— TEXTO APRESENTADO —
+--

São Paulo, sexta-feira, 14 de maio de 2004

Texto Anterior | Próximo Texto | Índice

CRÍTICA

Seqüências realistas democratizam "Ilíada"

INÁCIO ARAUJO
CRÍTICO DA FOLHA

Há Tróia e o cavalo de Tróia, Heitor e Aquiles, a bela Helena e Menelau. Há guerra e romance, reviravoltas incríveis, deuses, heróis, duelos...
Pode-se pensar que é quase impossível não tirar um bom filme de "Ilíada", mas não é bem assim. Em primeiro lugar, aí estão matrizes que foram usadas por mais ou menos todas as produções épicas (com exceção das de inspiração bíblica). De certa forma, esses episódios já nos foram contados, separadamente, muitas vezes (ninguém estranhe se, vez ou outra, tiver a impressão de estar vendo um faroeste: faz todo o sentido).
Em segundo lugar, há que enfrentar a questão da distância e do respeito que impõe a Grécia antiga. Como abordar esses personagens sem torná-los entojados ou coloquiais em excesso? Que destino dar a deuses que ninguém mais sabe quem são: tirá-los da história é uma arbitrariedade, incluí-los, a rota para o fracasso.
Também é preciso ter um grande nome para puxar o filme, alguém como Brad Pitt. Mas como esse rosto manjado cairá para um personagem como Aquiles?
O terceiro e maior problema a resolver é Helena. A guerra de Tróia entrou para a história como a guerra por causa de uma mulher: ela abandona Esparta e seu marido, Menelau, por Páris, príncipe de Tróia.

+--

— LISTA DE EXERCÍCIOS —
a) Transcreva da crítica o trecho que vai de "INÁCIO ARAUJO" até "todo o sentido).", inclusive.
b) Continue a crítica do filme baseado em "Ilíada" a partir do ponto em que ela termina.
A listagem não tem relação com a crítica.

+--

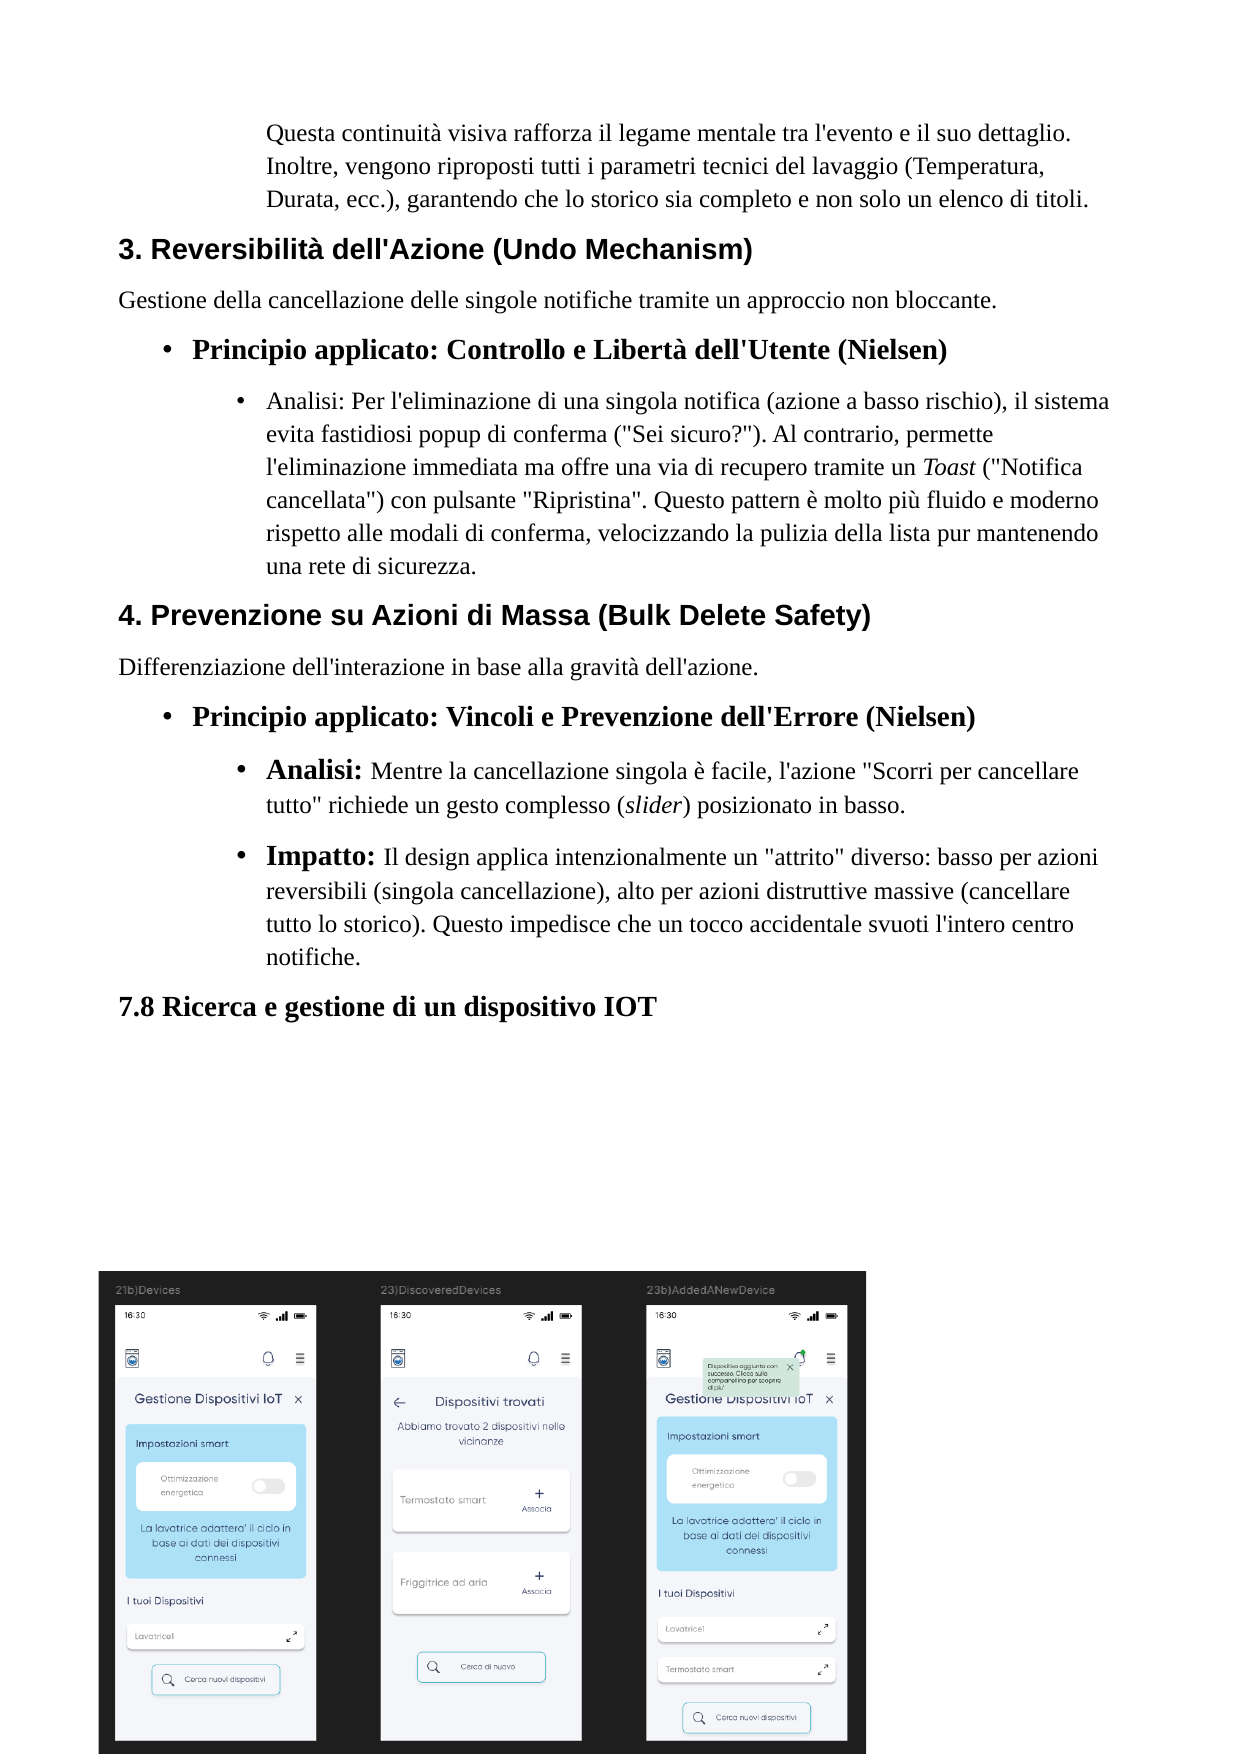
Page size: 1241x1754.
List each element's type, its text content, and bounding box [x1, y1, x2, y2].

subtitle 4. Prevenzione su Azioni di Massa (Bulk Delete Safety) [118, 598, 1122, 632]
list Principio applicato: Vincoli e Prevenzione dell'Errore (Nielsen) [162, 699, 1122, 733]
list Analisi: Mentre la cancellazione singola è facile, l'azione "Scorri per cancellare tutto" richiede un gesto complesso (slider) posizionato in basso. [236, 752, 1122, 819]
list Impatto: Il design applica intenzionalmente un "attrito" diverso: basso per azioni reversibili (singola cancellazione), alto per azioni distruttive massive (cancellare tutto lo storico). Questo impedisce che un tocco accidentale svuoti l'intero centro notifiche. [236, 838, 1122, 971]
text Gestione della cancellazione delle singole notifiche tramite un approccio non bloccante. [118, 285, 1122, 314]
subtitle 3. Reversibilità dell'Azione (Undo Mechanism) [118, 232, 1122, 265]
text Differenziazione dell'interazione in base alla gravità dell'azione. [118, 652, 1122, 680]
list Analisi: Per l'eliminazione di una singola notifica (azione a basso rischio), il sistema evita fastidiosi popup di conferma ("Sei sicuro?"). Al contrario, permette l'eliminazione immediata ma offre una via di recupero tramite un Toast ("Notifica cancellata") con pulsante "Ripristina". Questo pattern è molto più fluido e moderno rispetto alle modali di conferma, velocizzando la pulizia della lista pur mantenendo una rete di sicurezza. [236, 386, 1122, 579]
text 7.8 Ricerca e gestione di un dispositivo IOT [118, 989, 1122, 1023]
list Principio applicato: Controllo e Libertà dell'Utente (Nielsen) [162, 332, 1122, 366]
list Questa continuità visiva rafforza il legame mentale tra l'evento e il suo dettaglio. Inoltre, vengono riproposti tutti i parametri tecnici del lavaggio (Temperatura, Durata, ecc.), garantendo che lo storico sia completo e non solo un elenco di titoli. [236, 118, 1122, 213]
picture [98, 1271, 867, 1754]
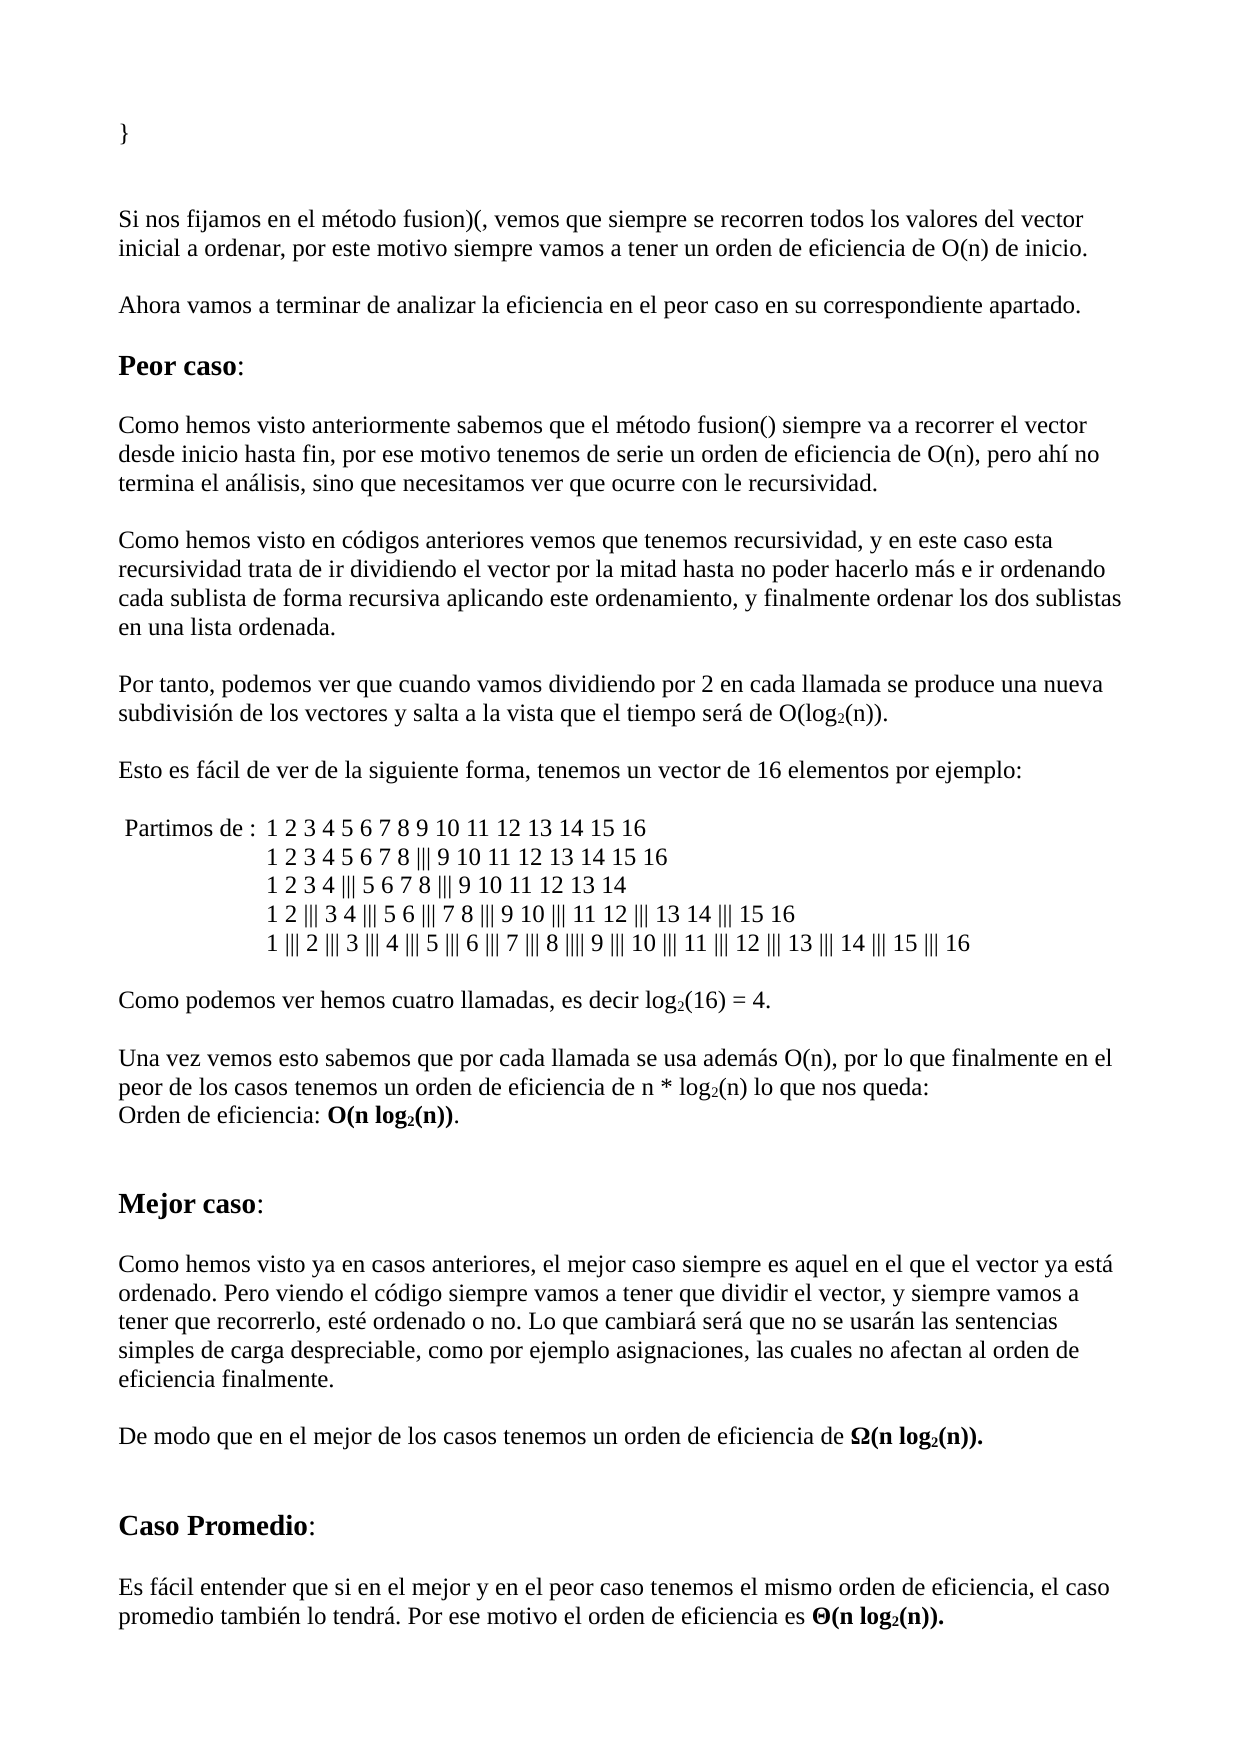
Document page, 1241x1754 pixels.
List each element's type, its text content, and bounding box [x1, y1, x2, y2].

+--

— RESPOSTAS EM ORDEM —
a)
INÁCIO ARAUJO
CRÍTICO DA FOLHA

Há Tróia e o cavalo de Tróia, Heitor e Aquiles, a bela Helena e Menelau. Há guerra e romance, reviravoltas incríveis, deuses, heróis, duelos...
Pode-se pensar que é quase impossível não tirar um bom filme de "Ilíada", mas não é bem assim. Em primeiro lugar, aí estão matrizes que foram usadas por mais ou menos todas as produções épicas (com exceção das de inspiração bíblica). De certa forma, esses episódios já nos foram contados, separadamente, muitas vezes (ninguém estranhe se, vez ou outra, tiver a impressão de estar vendo um faroeste: faz todo o sentido).

b)
Agamenon, irmão de Menelau, deixa claro que ela é, antes de tudo, um ótimo pretexto para ele marchar sobre Tróia. Mas ninguém aceitaria que Páris pusesse Tróia em perigo por uma garota qualquer. Helena não poderia ser uma que eu acho bonita e você não. Teria que ser uma beleza objetiva, que todos reconhecem. E esse problema a produção resolveu muito bem na pessoa da alemã Diane Kruger.
O diretor Wolfgang Petersen também nos faz o favor de realizar boas seqüências de capa-e-espada, que não deixam de ser espetaculares por serem minimamente realistas -ao contrário do gosto atual, em que os personagens saem voando etc. É verdade que os efeitos computadorizados correm soltos, criando Exércitos monotonamente intermináveis, por exemplo: já que as imagens são reproduzidas, não há necessidade de usar muitos figurantes, com todos os problemas representados por eles. Mas algo de tremendamente artificial se intromete na imagem (que perde qualidade).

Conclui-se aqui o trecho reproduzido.